While costs are harder to estimate than direct losses, indirect losses that occur from the destruction of physical assets can be quite significant. These losses include lost production and sales, incomes and labor time, increased commute times, and transportation costs from goods having to be rerouted, decreased tourist activity, and utility disruptions. The decreased economic activity also results in lost taxable receipts and uses up federal disaster relief funds in order to help clean-up, repair, and replace lost assets.
Lost production can also result in surging prices due to consequent shortages, as when refineries were affected by the swath of tornado activity that swept through the southern United States in 2011, causing gas prices to rise. Further, although insurance companies don’t usually increase rates because of a single disaster, the increasing tornado activity in recent years may lead to permanently higher insurance premiums or reduced coverage.

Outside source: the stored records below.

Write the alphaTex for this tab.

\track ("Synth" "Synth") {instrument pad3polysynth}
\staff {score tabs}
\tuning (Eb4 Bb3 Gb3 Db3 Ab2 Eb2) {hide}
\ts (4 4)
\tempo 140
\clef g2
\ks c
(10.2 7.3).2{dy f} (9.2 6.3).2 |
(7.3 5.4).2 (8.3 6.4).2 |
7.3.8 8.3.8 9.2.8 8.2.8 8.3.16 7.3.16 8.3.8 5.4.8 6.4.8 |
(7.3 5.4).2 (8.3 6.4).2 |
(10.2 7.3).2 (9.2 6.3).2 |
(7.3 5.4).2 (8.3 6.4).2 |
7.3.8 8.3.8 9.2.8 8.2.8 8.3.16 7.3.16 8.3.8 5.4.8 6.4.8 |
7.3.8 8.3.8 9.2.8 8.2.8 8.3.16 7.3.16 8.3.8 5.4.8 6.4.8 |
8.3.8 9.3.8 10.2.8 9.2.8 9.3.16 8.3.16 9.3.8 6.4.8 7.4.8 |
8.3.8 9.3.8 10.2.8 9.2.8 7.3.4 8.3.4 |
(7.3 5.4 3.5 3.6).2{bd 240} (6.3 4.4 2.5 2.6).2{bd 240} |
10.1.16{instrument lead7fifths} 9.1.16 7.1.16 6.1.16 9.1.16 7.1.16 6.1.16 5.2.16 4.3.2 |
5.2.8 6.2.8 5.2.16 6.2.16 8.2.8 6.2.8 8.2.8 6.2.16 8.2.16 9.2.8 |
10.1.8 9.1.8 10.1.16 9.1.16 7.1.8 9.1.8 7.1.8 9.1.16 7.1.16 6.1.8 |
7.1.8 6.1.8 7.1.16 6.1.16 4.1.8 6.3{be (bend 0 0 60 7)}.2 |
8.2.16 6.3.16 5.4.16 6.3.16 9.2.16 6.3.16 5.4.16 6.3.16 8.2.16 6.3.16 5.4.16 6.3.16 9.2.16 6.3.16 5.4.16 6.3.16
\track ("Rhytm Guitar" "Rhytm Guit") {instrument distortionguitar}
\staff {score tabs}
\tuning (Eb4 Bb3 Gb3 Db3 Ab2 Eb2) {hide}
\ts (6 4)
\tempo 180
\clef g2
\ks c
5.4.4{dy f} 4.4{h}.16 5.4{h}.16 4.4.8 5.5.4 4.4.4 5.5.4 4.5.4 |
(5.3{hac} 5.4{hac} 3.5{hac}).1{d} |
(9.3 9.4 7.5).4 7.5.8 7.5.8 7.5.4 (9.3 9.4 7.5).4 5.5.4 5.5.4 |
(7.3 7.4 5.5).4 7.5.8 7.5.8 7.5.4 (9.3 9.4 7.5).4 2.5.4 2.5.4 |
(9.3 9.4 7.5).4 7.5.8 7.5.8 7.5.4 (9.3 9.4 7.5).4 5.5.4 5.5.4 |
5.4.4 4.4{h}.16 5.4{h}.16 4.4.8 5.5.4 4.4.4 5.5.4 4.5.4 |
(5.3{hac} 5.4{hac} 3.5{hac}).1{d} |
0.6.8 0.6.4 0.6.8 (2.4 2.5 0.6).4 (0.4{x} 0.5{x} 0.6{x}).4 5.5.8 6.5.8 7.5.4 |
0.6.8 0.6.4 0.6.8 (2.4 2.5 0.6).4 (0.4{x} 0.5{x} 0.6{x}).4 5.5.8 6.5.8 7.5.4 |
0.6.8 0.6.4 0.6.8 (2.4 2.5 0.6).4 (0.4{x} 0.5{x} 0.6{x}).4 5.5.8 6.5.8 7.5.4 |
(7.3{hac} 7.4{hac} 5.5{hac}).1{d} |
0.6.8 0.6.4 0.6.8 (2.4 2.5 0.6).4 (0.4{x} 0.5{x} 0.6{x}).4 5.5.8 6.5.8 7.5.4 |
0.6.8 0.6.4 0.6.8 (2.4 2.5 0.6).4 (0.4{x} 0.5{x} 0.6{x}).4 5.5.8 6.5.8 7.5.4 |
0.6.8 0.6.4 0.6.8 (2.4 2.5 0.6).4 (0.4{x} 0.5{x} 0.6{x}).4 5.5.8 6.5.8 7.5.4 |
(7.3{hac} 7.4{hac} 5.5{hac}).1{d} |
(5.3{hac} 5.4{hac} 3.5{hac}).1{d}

Tornadoes as Economic Stimuli
Although most would agree that tornadoes and natural disasters are a very undesirable form of economic stimulus, many economists have found that a flurry of increased economic activity often follows. The rebuilding efforts are fuelled by the inflow of insurance and disaster-relief funds, which can help replace many of the jobs lost due to the initial disaster. Improvements in the labor market are exactly what researchers discovered after studying the economic impact of the Oklahoma City tornado in 1999.
Yet, this type of recovery can have a lot to do with the state of the economy prior to the disaster. In the case of the Oklahoma City tornado, the economy was strong and, consequently, there was a lot of confidence helping to fuel the rebuilding efforts. In contrast, the struggling town of Picher, Oklahoma, one of America’s Superfund hazardous waste sites, is now a ghost town having ceased municipal operations not long after being hit by an EF-4 tornado in May 2008.
Further, the amount of jobs created is not necessarily more than those lost from the tornado, and the type of employment is different as well. Although not a tornado, Hurricane Katrina stands as an example: Nearly three years after the initial disaster, 99% of the jobs had been regained while the type of work had significantly changed.
Additionally, the new jobs and incomes created do not always remain in the local economy as it is often contractors from outside that specialize in disaster clean-up and rebuilding, which are called in to perform the work.
The Bottom Line
Tornadoes are devastating events. While, most significantly, they have the potential to be fatal, they also uproot people’s livelihoods by destroying their places of work, the food that they eat, and the means by which they communicate and interact with one another. Those who survive a tornado can find their quality of life severely diminished by the consequent economic impacts, and while the clean-up and replacement efforts can stimulate economic activity, these resultant benefits will not outweigh the costs. Although there are limitations to the extent to which damage can be prevented, with increased tornado activity in recent years, it would be worthwhile to consider strategies for mitigating the effects of violent storms.